§ **Task to carry out**
Across all the entries, how many lines hold "inclusions"? Answer with that number and nothing else.

____________

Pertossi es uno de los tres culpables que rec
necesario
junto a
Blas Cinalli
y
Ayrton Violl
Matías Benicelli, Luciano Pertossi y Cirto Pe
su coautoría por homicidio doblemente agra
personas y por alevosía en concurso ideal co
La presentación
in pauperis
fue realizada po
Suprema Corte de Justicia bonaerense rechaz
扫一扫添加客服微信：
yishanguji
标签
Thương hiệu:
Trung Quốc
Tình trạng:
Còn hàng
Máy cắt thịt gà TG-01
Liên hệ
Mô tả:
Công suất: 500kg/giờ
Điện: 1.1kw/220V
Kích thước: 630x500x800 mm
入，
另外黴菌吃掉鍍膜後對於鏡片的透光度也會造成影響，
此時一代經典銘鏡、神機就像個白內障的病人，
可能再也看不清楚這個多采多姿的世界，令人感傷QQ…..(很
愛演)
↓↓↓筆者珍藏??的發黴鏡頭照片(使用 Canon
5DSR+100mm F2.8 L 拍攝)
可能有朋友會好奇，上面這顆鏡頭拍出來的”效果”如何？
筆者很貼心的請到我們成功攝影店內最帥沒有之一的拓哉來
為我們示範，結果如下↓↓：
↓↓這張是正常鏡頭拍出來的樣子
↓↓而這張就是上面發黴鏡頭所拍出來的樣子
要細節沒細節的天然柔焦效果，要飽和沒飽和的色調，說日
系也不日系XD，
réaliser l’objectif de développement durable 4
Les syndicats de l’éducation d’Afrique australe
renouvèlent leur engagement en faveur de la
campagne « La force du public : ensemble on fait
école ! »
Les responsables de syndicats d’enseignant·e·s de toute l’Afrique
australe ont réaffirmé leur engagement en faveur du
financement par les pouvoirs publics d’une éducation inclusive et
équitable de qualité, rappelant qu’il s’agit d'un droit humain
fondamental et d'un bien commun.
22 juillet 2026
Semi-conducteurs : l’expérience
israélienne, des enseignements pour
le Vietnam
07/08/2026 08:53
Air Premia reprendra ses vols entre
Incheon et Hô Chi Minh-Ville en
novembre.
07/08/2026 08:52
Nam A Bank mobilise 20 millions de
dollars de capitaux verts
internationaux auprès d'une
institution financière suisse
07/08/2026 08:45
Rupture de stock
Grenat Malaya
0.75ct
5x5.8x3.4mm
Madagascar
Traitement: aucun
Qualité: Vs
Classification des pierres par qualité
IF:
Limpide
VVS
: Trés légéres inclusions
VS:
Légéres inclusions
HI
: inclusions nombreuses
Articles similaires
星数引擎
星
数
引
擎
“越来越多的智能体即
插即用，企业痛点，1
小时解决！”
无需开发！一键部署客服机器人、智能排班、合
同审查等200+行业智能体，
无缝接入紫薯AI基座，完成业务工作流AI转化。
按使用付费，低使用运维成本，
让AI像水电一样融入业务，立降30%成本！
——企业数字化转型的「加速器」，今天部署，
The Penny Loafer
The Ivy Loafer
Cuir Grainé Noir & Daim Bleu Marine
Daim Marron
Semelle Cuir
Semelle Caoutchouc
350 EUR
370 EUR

____________

§ **The answer**
3